Source material:
· · · ·
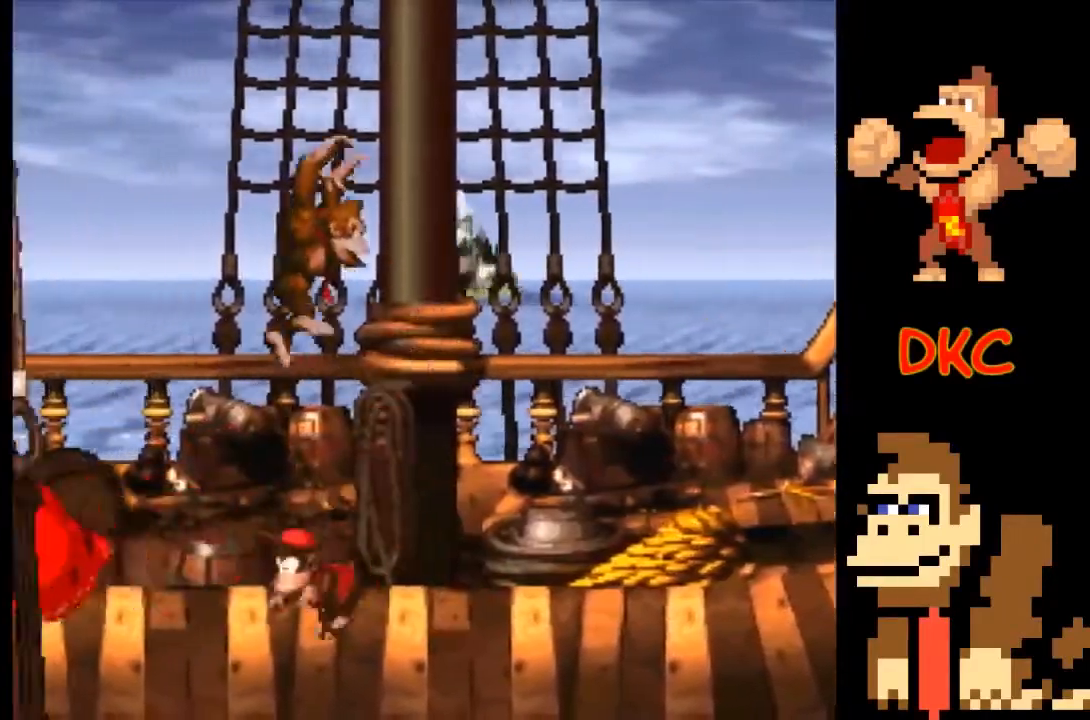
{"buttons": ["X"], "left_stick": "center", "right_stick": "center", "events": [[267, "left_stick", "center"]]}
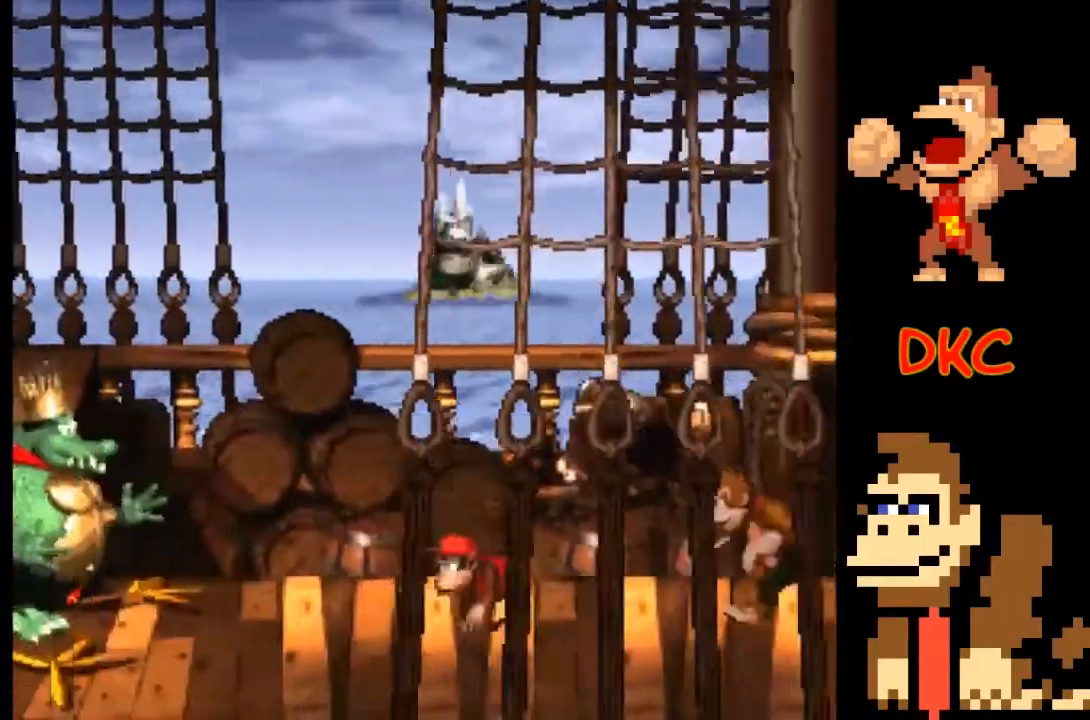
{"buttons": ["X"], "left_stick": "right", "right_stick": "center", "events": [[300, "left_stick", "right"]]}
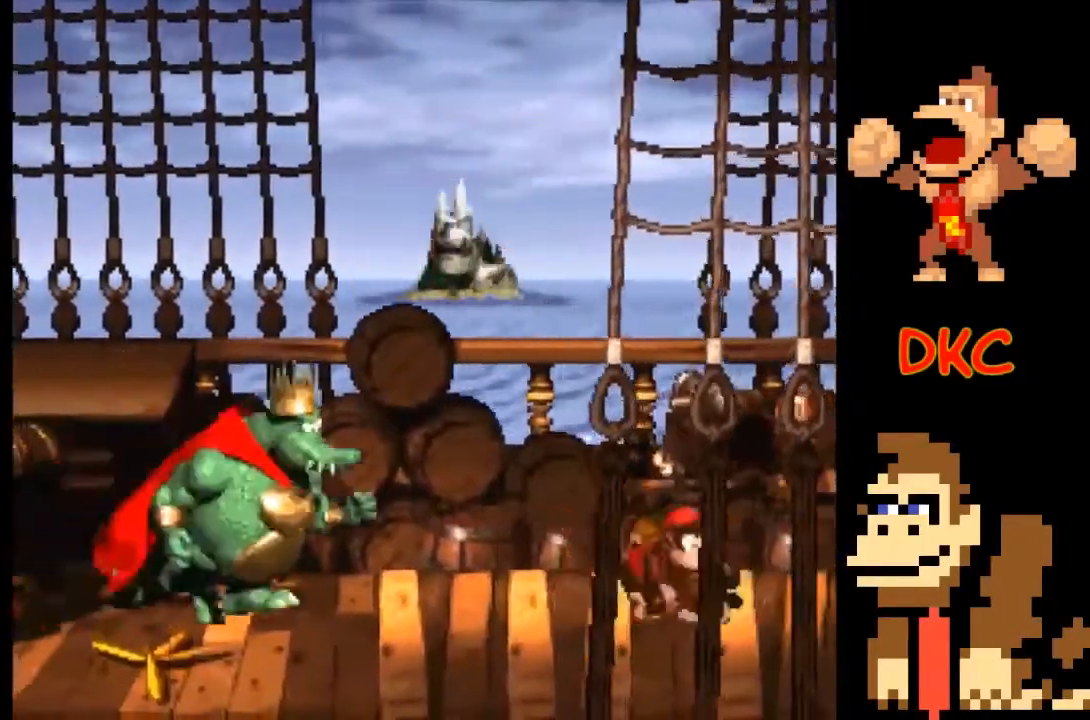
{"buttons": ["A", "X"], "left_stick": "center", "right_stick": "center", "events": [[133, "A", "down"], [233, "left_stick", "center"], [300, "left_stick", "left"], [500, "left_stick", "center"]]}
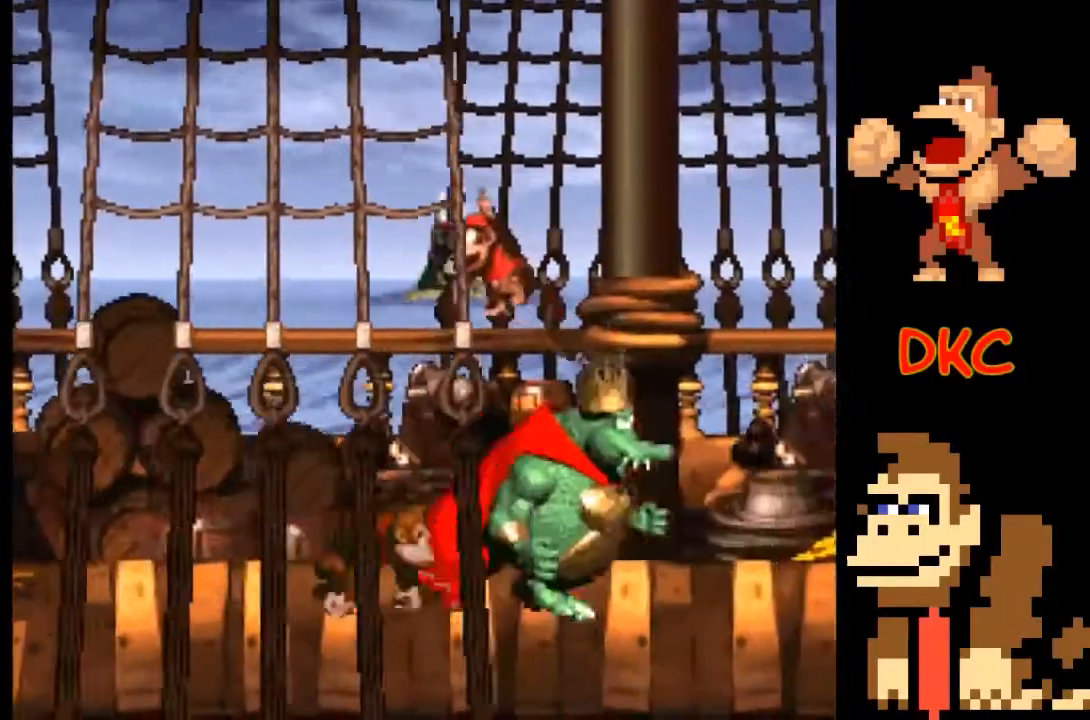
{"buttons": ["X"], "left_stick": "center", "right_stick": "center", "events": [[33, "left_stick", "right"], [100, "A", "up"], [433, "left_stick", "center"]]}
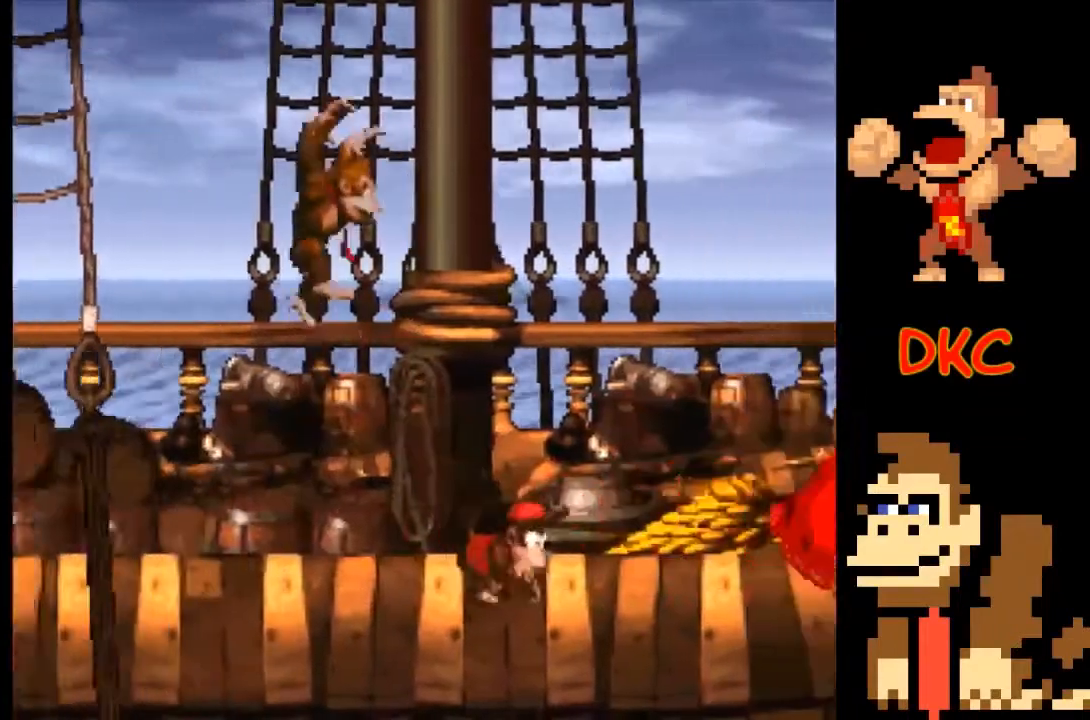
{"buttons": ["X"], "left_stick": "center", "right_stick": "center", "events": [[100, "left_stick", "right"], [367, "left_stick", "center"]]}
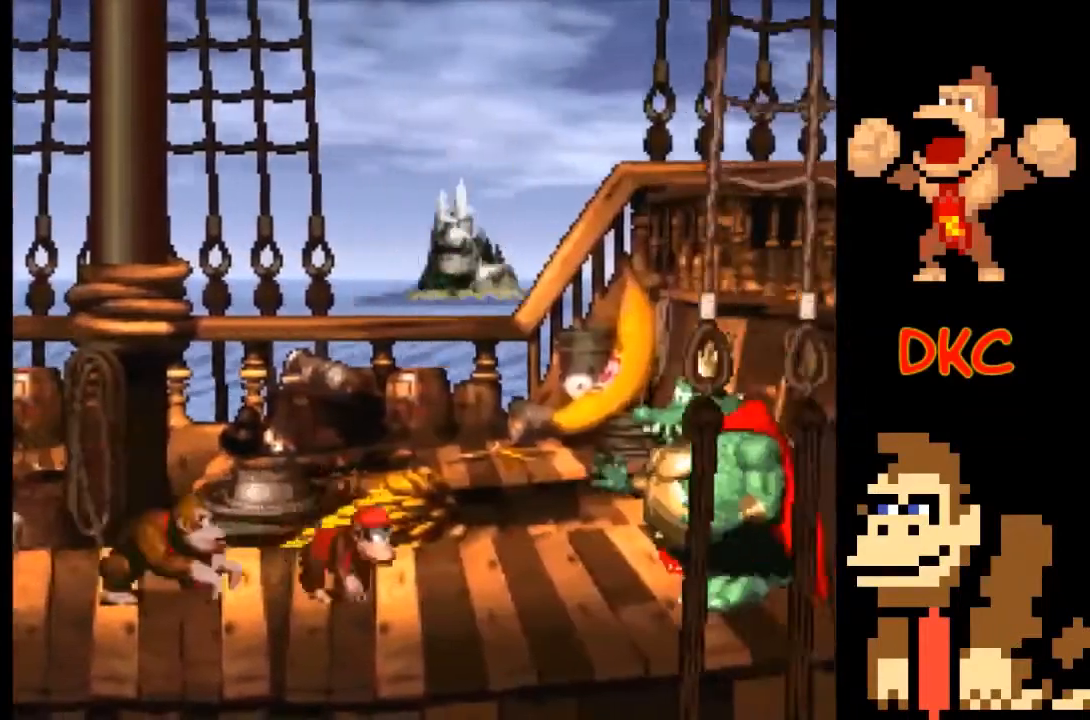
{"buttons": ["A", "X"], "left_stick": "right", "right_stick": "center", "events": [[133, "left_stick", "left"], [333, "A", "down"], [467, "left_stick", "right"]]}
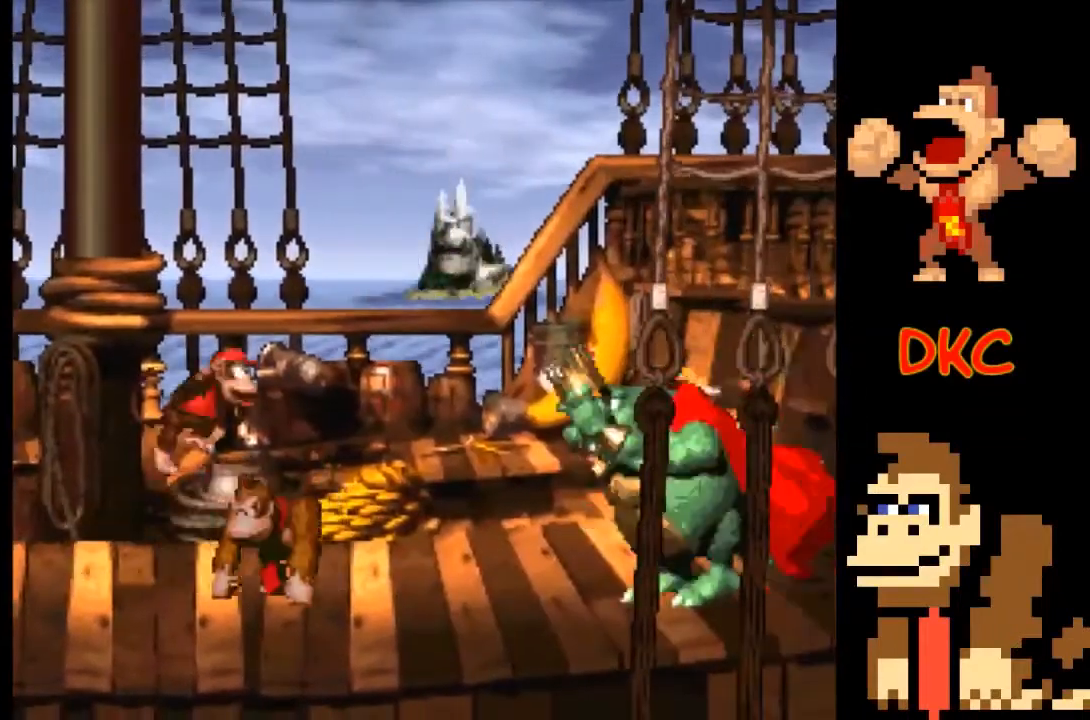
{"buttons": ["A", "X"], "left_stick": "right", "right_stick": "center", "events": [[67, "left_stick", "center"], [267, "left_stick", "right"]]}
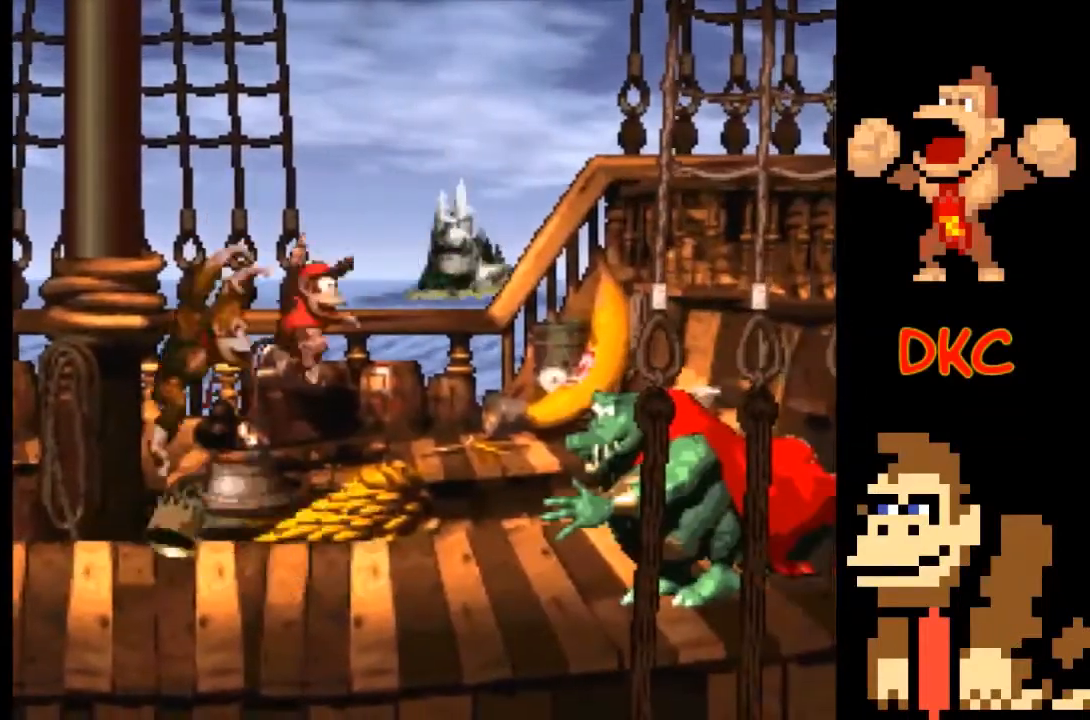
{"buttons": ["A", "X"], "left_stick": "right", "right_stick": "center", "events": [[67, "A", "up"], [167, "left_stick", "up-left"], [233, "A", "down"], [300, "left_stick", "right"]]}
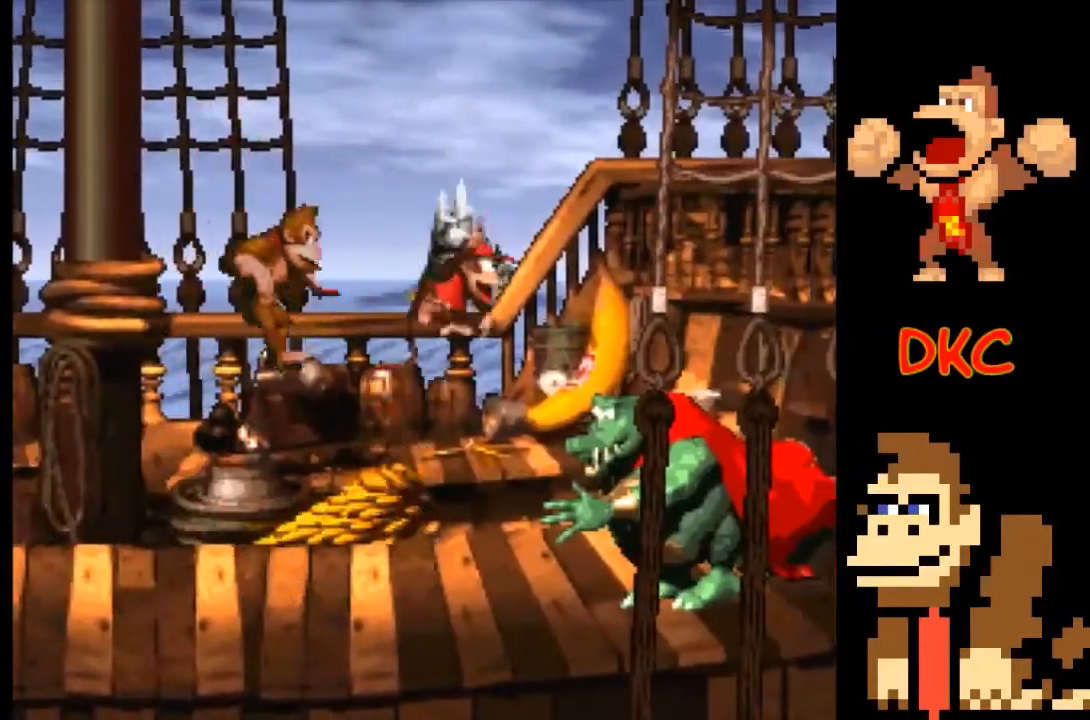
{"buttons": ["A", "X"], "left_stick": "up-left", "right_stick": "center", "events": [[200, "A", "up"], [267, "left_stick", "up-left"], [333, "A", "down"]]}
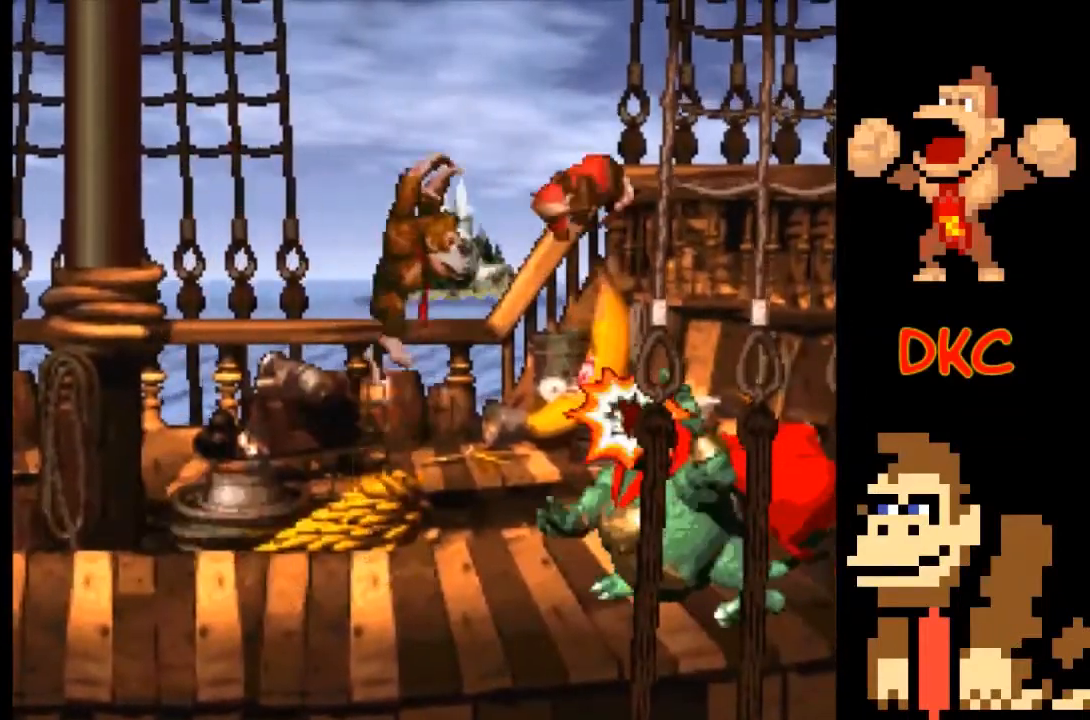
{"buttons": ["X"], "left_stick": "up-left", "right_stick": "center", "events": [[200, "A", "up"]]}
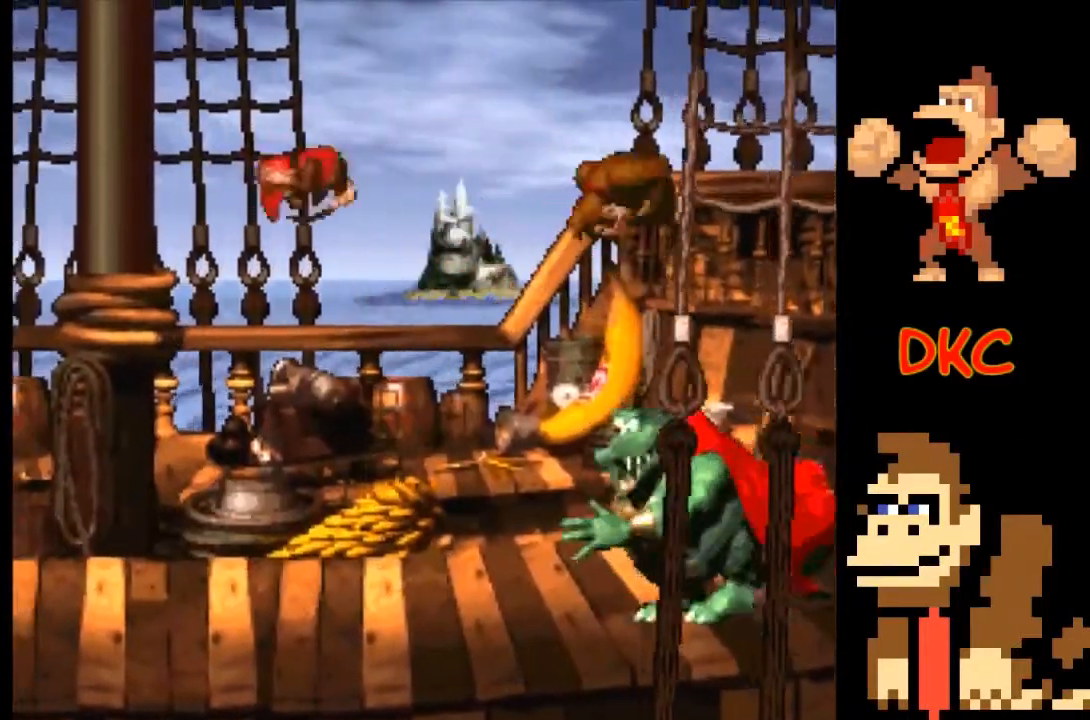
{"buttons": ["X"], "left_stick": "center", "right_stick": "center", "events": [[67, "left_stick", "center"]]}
· · · ·
Activity:
Set down every record exactly, without the pictures.

Solution to this task:
{"buttons": ["X"], "left_stick": "center", "right_stick": "center", "events": [[267, "left_stick", "center"]]}
{"buttons": ["X"], "left_stick": "right", "right_stick": "center", "events": [[300, "left_stick", "right"]]}
{"buttons": ["A", "X"], "left_stick": "center", "right_stick": "center", "events": [[133, "A", "down"], [233, "left_stick", "center"], [300, "left_stick", "left"], [500, "left_stick", "center"]]}
{"buttons": ["X"], "left_stick": "center", "right_stick": "center", "events": [[33, "left_stick", "right"], [100, "A", "up"], [433, "left_stick", "center"]]}
{"buttons": ["X"], "left_stick": "center", "right_stick": "center", "events": [[100, "left_stick", "right"], [367, "left_stick", "center"]]}
{"buttons": ["A", "X"], "left_stick": "right", "right_stick": "center", "events": [[133, "left_stick", "left"], [333, "A", "down"], [467, "left_stick", "right"]]}
{"buttons": ["A", "X"], "left_stick": "right", "right_stick": "center", "events": [[67, "left_stick", "center"], [267, "left_stick", "right"]]}
{"buttons": ["A", "X"], "left_stick": "right", "right_stick": "center", "events": [[67, "A", "up"], [167, "left_stick", "up-left"], [233, "A", "down"], [300, "left_stick", "right"]]}
{"buttons": ["A", "X"], "left_stick": "up-left", "right_stick": "center", "events": [[200, "A", "up"], [267, "left_stick", "up-left"], [333, "A", "down"]]}
{"buttons": ["X"], "left_stick": "up-left", "right_stick": "center", "events": [[200, "A", "up"]]}
{"buttons": ["X"], "left_stick": "center", "right_stick": "center", "events": [[67, "left_stick", "center"]]}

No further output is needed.